"Num dia temos casa, noutro dia não temos", resume, numa profunda tristeza, enquanto o polegar vai trocando fotos no ecrã de ruas desertas, e há mais perguntas do que respostas: "Como está a situação em Karkhiv?"
A ucraniana de 32 anos abandonou com a filha Lia, 16, uma das cidades mais fustigadas do seu país desde o início da invasão russa, porque, ao contrário de muitos familiares e amigos, conseguiram chegar à estação na segunda-feira e, 32 horas depois, lograram desembarcar em Przemysl, uma cidade fronteiriça no leste da Polónia, cinzenta, fria, mas em paz.
O seu comboio acabara de chegar com cerca de quatro mil passageiros, quase todos na mesma situação, no dia em que Alto Comissariado da ONU para os Refugiados atualizou para 836 mil o número de pessoas saídas do país em fuga da guerra para países vizinhos, cerca de metade para a Polónia.
Os refugiados enchem toda a gare 5 da estação de Przemysl ao fim da manhã de hoje e, à exceção de poucos idosos e alguns asiáticos, são quase todos mulheres, crianças e adolescentes, separados das suas famílias e dos homens que ficaram para trás a combater os russos.
"São tão corajosos!", comenta Hanna, continuando a exibir as suas fotos e descrevendo uma situação insustentável em Karkhiv, onde "não há nada para comer e muitas pessoas permanecem escondidas no subsolo, com muito medo".

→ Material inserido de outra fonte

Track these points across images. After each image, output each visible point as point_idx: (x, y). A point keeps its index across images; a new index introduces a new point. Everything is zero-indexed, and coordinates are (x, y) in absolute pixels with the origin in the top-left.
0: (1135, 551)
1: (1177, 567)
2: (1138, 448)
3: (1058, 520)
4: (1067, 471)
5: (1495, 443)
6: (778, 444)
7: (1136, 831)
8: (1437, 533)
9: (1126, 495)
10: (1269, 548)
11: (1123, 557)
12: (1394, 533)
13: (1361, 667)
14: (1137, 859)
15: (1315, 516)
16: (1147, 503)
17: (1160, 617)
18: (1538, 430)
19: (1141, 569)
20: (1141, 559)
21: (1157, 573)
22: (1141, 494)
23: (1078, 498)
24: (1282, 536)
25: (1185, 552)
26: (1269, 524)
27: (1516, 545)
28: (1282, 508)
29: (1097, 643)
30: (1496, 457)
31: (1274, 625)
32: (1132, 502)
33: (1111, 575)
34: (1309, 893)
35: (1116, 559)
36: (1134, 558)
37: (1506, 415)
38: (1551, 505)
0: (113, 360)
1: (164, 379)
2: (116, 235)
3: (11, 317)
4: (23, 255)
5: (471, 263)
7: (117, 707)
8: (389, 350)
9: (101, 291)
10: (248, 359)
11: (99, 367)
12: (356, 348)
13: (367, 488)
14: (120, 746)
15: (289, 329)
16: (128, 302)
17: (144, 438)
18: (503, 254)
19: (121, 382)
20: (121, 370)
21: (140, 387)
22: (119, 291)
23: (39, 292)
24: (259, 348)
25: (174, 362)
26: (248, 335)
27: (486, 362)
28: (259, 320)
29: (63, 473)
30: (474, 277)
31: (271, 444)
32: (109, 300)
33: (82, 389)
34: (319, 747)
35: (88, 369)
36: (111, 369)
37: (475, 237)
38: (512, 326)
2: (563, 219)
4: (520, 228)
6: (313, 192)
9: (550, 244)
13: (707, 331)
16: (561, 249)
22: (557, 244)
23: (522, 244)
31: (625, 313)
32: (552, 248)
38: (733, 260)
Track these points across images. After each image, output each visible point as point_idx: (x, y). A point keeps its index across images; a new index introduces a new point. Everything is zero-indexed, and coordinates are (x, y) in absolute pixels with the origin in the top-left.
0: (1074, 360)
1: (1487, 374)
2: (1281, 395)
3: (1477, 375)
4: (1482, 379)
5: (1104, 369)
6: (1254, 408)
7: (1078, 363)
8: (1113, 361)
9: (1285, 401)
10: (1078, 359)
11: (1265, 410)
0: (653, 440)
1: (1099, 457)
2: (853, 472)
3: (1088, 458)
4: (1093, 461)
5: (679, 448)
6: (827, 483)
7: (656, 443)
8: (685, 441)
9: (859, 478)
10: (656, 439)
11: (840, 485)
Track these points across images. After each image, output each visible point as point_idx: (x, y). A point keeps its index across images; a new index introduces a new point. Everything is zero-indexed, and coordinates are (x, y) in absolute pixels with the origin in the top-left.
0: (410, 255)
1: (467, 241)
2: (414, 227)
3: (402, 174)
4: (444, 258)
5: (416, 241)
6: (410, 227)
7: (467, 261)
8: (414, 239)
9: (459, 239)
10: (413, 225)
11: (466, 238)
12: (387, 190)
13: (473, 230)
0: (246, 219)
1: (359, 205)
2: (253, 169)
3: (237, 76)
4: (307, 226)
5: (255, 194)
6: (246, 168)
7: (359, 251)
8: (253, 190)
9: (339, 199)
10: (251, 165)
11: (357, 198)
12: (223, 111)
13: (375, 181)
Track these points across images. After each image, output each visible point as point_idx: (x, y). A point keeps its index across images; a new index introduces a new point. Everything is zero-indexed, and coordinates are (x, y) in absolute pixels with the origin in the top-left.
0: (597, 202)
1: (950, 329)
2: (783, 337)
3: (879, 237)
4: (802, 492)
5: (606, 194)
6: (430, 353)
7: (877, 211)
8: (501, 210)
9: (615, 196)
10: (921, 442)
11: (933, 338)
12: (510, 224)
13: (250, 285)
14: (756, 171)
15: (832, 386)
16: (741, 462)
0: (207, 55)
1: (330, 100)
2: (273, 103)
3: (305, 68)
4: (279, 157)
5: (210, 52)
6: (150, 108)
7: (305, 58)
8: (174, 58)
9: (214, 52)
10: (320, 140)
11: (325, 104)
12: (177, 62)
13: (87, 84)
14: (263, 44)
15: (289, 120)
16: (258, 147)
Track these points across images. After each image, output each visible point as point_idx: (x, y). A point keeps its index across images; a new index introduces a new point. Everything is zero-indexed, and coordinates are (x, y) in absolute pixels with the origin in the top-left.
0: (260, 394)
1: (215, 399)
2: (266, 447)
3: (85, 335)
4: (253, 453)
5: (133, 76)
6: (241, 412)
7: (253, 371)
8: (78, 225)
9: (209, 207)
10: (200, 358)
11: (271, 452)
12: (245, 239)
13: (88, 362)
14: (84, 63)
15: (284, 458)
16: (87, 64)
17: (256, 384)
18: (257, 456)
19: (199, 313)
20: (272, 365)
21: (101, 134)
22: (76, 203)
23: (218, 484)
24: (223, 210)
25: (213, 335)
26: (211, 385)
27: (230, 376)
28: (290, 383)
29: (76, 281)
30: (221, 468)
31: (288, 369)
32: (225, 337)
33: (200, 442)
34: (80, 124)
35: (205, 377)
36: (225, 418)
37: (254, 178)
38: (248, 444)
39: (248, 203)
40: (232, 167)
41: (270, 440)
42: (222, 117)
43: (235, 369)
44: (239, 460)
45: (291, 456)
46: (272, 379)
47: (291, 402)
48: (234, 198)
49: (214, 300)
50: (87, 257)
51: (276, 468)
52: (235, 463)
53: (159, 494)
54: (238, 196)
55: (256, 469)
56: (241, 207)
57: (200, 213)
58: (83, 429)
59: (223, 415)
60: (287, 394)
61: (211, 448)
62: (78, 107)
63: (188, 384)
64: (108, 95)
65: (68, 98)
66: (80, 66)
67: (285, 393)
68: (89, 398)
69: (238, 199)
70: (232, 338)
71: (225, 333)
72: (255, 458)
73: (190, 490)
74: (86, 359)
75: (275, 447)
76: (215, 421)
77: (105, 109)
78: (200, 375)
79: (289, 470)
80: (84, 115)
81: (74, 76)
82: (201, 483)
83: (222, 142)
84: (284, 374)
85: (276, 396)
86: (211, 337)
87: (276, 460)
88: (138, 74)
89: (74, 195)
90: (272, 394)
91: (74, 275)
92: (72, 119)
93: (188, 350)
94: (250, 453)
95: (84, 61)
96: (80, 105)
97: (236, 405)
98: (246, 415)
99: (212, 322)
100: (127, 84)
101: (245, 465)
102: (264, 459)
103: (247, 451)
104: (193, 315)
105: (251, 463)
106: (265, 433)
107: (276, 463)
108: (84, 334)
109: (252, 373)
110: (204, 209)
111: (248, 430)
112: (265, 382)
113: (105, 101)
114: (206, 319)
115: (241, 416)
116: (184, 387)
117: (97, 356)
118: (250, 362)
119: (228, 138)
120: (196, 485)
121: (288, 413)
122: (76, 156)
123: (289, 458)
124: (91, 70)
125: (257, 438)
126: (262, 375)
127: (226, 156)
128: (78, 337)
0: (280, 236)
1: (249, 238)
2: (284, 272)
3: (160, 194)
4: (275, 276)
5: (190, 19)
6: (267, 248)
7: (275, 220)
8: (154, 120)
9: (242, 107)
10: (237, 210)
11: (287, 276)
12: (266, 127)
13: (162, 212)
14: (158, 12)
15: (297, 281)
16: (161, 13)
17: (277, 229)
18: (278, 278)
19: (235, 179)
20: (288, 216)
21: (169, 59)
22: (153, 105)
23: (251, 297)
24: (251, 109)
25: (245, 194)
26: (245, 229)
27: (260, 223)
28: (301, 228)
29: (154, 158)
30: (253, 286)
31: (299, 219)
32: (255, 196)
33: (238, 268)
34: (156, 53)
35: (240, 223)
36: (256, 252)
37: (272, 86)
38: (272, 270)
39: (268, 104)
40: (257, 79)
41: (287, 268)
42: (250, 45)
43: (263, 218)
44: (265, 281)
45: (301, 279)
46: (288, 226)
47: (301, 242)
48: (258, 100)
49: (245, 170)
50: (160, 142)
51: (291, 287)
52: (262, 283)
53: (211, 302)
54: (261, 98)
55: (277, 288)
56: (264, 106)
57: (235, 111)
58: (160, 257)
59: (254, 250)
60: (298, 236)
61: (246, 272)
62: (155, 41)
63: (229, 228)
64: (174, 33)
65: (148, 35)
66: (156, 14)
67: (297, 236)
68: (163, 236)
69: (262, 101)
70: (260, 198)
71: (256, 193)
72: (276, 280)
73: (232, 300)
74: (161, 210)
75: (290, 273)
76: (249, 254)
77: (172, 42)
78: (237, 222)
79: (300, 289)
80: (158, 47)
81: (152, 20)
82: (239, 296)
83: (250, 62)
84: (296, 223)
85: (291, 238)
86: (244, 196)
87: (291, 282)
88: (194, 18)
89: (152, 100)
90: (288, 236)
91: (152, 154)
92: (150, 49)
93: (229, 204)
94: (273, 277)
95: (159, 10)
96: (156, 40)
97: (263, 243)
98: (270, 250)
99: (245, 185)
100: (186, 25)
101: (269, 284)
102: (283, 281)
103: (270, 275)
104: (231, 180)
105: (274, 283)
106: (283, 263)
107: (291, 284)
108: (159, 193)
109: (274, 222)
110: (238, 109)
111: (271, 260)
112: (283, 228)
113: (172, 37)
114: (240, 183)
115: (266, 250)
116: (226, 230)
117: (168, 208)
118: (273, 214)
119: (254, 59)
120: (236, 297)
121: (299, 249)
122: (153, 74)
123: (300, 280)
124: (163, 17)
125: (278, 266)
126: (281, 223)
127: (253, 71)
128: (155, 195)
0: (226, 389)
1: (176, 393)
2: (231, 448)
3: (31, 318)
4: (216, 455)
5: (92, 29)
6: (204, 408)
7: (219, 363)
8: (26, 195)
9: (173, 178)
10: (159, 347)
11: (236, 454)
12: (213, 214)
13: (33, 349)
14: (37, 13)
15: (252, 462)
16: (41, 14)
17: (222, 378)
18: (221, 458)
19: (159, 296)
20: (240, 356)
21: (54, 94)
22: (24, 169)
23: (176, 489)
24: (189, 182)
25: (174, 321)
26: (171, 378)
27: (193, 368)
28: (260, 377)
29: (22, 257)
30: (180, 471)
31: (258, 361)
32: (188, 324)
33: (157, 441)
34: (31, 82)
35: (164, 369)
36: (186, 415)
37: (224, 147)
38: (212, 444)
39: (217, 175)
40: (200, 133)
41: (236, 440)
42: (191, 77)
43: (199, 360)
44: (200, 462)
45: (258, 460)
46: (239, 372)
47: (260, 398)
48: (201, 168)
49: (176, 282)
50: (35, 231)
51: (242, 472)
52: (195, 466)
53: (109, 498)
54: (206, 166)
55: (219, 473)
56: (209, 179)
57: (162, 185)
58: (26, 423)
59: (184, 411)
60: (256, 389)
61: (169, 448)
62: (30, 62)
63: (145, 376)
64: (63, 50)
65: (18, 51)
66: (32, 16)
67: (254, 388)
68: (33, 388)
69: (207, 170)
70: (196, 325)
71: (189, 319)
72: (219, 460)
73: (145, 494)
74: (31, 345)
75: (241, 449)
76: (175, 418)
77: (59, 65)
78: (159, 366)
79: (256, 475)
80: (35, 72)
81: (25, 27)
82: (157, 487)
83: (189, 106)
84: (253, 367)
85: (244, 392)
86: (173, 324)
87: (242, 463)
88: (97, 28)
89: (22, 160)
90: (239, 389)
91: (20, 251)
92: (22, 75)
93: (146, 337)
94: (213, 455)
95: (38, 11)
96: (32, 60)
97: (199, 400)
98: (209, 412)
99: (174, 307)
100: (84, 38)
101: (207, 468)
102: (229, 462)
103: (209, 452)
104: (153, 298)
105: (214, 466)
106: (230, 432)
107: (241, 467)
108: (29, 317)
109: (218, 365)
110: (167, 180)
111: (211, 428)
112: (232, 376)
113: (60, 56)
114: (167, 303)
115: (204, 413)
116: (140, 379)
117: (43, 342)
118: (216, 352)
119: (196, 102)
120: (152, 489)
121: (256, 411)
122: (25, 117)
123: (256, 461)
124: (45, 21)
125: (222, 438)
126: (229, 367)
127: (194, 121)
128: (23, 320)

Mais dois comboios estavam previstos para o mesmo dia, descarregando centenas de desamparados em silêncio, organizados em grupos de cerca de meia centena, por sua vez enquadrados por muitos agentes da polícia, militares e profissionais de saúde, e acolhidos por voluntários, que fornecem bebidas quentes e comida antes de serem encaminhados para o controlo de fronteira, e processados em pouco menos de dez minutos cada, até às 50 seguintes, depois mais outras 50... num desfile interminável.
Neste êxodo, as pessoas vêm um pouco de toda a parte na Ucrânia e quase todas estão carregadas com muito pouco, apenas o que tiveram tempo de reunir na saída apressada de suas casas, em pequenas malas, mochilas e até sacos de compras. "Algumas roupas, agasalhos quentes, documentos, água...", enumera Hanna, trocando a exibição de fotos pelo interior da sua pequena e única mochila. "E é tudo".
Mãe e filha têm planos de chegar ainda hoje a Cracóvia, na Polónia, onde têm apoio familiar, com a amiga Yulia, 29 anos, com quem partilharam toda a viagem desde Karkhiv, e o seu cão Pravda, numa legião de outra espécie de refugiados de dezenas de animais de estimação ao colo ou em caixas próprias e que também têm rações e até apoio veterinário à sua espera.
E, logo que todos abandonam o posto fronteiriço, há mais apoio de voluntários da sociedade civil e mais comida, roupas, sapatos, brinquedos e fraldas - antes de serem encaminhados para os seus destinos de acolhimento -, tal como, segundo Hanna, aconteceu ao longo das 32 horas sobre carris, em cada paragem na Ucrânia, até Przemysl, onde finalmente há algum alívio, mas também "trauma das explosões e incerteza do regresso a casa", numa viagem que chegou ao seu destino, mas sem fim à vista.
A Rússia lançou na madrugada de 24 de fevereiro uma ofensiva militar com três frentes na Ucrânia, com forças terrestres e bombardeamentos em várias cidades. As autoridades de Kiev contabilizaram, até ao momento, mais de 2.000 civis mortos, incluindo crianças, e, segundo a ONU, os ataques já provocaram mais de 100 mil deslocados e pelo menos 836 mil refugiados na Polónia, Hungria, Moldova e Roménia.
O Presidente russo, Vladimir Putin, justificou a "operação militar especial" na Ucrânia com a necessidade de desmilitarizar o país vizinho, afirmando ser a única maneira de a Rússia se defender e garantindo que a ofensiva durará o tempo necessário.
O ataque foi condenado pela generalidade da comunidade internacional, e a União Europeia e os Estados Unidos, entre outros, responderam com o envio de armas e munições para a Ucrânia e o reforço de sanções económicas para isolar ainda mais Moscovo.